> [Bagian Teks]
*PENGERTIAN BID’AH*
Bid’ah sama artinya dengan al-ikhtira’ yaitu sesuatu yang baru, yang diciptakan tanpa ada contoh sebelumnya.[1]
Bid’ah secara bahasa (etimologi) adalah hal yang baru dalam agama setelah agama ini sempurna.[2] Atau sesuatu yang dibuat-buat setelah wafatnya Nabi Shallallahu ‘alaihi wa sallam berupa kemauan nafsu dan amal perbuatan.[3] Apabila dikatakan: “Aku membuat bid’ah, artinya melakukan satu ucapan atau perbuatan tanpa adanya contoh sebelumnya…” Asal kata bid’ah berarti menciptakan tanpa contoh sebelumnya.[4]
Di antaranya adalah firman Allah Subhanahu wa Ta’ala :
بَدِيعُ السَّمَاوَاتِ وَالْأَرْضِ
“Allah pencipta langit dan bumi…” [Al-Baqarah: 117]
Yakni, bahwa Allah menciptakan keduanya tanpa ada contoh sebelumnya.[5]
Bid’ah secara istilah (terminologi) memiliki beberapa definisi yang saling melengkapi menurut penjelasan para ulama, di antaranya:
Al-Imam Ibnu Taimiyyah :
Beliau rahimahullah mengungkapkan: “Bid’ah dalam Islam adalah segala yang tidak disyari’atkan oleh Allah dan Rasul-Nya, yakni yang tidak diperintahkan baik dalam wujud perintah wajib atau bentuk anjuran.”[6]
Bid’ah itu sendiri ada dua macam: Pertama, bid’ah dalam bentuk ucapan atau keyakinan. Kedua, bid’ah dalam bentuk perbuatan dan ibadah. Bentuk kedua ini mencakup juga bentuk pertama, sebagaimana bentuk pertama dapat menggiring pada bentuk yang kedua.[7] Atau dengan kata lain, hukum asal dari ibadah adalah dilarang, kecuali yang disyari’atkan. Sedangkan hukum asal dalam masalah keduniaan dibolehkan kecuali yang dilarang oleh Allah dan Rasul-Nya.

> [Baris Data]
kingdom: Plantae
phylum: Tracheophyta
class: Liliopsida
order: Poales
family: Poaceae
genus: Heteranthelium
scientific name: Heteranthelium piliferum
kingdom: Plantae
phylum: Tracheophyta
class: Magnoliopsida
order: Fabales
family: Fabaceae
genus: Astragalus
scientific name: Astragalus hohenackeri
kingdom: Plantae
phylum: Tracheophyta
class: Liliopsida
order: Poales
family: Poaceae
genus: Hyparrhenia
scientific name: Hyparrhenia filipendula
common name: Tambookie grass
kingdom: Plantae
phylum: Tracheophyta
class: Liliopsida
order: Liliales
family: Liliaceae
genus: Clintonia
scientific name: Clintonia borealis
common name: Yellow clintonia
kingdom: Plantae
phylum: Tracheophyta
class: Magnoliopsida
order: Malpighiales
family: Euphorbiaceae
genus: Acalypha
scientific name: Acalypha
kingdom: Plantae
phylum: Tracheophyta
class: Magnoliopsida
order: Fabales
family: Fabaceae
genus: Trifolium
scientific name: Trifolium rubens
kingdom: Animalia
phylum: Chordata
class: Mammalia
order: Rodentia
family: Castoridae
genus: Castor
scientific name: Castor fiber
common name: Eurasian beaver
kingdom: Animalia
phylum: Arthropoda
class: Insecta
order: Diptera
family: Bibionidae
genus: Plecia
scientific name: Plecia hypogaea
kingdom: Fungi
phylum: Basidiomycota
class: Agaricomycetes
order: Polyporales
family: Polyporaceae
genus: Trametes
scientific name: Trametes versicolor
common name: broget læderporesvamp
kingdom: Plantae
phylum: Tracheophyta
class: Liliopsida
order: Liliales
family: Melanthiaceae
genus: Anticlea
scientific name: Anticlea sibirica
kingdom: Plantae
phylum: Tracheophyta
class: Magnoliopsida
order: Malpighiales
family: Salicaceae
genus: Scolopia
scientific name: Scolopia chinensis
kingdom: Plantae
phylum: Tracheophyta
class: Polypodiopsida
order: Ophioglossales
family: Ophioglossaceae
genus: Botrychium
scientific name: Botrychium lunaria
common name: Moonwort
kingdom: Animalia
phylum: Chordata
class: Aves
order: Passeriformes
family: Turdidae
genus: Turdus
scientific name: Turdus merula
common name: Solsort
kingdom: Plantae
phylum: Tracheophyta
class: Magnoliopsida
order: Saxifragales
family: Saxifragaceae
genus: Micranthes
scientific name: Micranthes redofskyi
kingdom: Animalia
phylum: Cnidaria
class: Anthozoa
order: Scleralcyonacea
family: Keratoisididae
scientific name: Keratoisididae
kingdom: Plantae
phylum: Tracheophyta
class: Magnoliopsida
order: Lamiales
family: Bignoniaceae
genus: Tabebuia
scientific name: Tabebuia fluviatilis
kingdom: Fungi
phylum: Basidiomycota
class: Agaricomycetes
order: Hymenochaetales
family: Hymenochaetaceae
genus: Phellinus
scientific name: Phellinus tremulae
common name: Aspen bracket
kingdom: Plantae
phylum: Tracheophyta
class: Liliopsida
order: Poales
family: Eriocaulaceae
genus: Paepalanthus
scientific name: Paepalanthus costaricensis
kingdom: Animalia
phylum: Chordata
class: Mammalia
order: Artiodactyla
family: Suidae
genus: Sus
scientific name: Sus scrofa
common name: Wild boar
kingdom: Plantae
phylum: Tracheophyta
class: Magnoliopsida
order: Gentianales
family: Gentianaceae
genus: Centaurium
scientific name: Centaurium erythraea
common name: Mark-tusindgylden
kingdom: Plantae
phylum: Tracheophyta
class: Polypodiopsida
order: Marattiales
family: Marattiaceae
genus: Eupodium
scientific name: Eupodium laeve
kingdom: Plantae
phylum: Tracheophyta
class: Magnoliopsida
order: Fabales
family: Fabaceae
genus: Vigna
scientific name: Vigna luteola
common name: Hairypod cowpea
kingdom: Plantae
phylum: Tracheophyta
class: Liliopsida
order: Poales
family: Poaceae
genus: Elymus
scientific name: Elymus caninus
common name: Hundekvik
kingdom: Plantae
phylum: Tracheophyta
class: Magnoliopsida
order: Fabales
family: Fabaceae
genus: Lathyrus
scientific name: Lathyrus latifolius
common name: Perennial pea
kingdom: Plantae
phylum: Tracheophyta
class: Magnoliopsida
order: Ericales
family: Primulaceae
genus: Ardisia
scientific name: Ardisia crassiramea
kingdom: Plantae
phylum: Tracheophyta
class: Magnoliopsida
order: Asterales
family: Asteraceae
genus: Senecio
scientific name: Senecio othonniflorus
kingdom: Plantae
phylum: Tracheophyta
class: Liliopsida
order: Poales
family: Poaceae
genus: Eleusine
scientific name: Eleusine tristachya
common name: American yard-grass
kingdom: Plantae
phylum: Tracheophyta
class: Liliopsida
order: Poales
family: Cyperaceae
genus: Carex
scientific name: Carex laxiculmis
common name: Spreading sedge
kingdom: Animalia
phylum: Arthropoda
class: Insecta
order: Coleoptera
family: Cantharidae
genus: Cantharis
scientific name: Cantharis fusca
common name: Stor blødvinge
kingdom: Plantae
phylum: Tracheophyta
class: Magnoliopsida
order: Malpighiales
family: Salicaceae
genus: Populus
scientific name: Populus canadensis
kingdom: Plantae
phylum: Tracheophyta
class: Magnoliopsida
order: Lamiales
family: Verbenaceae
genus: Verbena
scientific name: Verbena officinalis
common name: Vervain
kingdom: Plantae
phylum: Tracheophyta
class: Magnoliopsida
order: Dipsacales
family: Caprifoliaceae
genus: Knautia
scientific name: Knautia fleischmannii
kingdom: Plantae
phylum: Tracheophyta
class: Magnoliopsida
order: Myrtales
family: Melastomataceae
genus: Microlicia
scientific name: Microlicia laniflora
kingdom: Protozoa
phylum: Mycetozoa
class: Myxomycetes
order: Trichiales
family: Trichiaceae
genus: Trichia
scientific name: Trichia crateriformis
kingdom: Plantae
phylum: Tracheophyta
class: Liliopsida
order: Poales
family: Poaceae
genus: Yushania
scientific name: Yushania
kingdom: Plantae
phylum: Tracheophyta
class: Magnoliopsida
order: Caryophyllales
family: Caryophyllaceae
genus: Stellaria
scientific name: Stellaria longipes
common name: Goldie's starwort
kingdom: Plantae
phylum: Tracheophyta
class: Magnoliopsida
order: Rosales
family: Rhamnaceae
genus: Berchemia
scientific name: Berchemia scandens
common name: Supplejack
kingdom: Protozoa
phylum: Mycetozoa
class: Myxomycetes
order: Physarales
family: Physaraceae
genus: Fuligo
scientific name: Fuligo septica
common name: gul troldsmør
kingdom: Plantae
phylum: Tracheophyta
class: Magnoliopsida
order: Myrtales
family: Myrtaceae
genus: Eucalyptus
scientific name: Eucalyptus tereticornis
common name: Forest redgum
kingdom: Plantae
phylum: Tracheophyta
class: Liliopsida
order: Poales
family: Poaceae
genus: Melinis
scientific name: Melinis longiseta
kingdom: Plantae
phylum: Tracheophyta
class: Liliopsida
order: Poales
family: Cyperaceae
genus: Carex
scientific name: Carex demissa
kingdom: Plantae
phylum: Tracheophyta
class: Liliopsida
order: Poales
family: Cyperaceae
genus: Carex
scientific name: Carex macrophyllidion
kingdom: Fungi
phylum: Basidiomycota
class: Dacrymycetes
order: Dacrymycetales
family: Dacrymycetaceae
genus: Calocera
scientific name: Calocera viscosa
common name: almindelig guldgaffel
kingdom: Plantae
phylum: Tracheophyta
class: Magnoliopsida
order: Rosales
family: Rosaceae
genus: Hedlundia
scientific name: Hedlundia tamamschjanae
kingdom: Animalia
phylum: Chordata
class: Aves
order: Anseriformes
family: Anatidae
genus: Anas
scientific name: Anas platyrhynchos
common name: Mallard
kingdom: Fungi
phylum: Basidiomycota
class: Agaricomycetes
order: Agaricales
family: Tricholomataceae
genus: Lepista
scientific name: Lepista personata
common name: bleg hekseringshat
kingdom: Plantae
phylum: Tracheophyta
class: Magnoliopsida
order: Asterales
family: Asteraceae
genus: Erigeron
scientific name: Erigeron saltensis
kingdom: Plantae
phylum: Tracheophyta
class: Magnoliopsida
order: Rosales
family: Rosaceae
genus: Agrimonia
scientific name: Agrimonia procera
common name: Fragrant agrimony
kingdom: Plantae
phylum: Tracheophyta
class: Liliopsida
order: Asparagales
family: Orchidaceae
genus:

> [Persyaratan] Jelaskan dalam satu sampai tiga kalimat mengapa teks tentang pengertian bid’ah mengutip firman Allah dalam Al-Baqarah: 117 sebagai contoh asal kata bid’ah.

> [Soal Terjawab] Ayat itu menyebut Allah sebagai pencipta langit dan bumi. Menurut teks, artinya Allah menciptakan keduanya tanpa ada contoh sebelumnya. Makna ini sesuai dengan asal kata bid’ah, yaitu menciptakan tanpa contoh sebelumnya.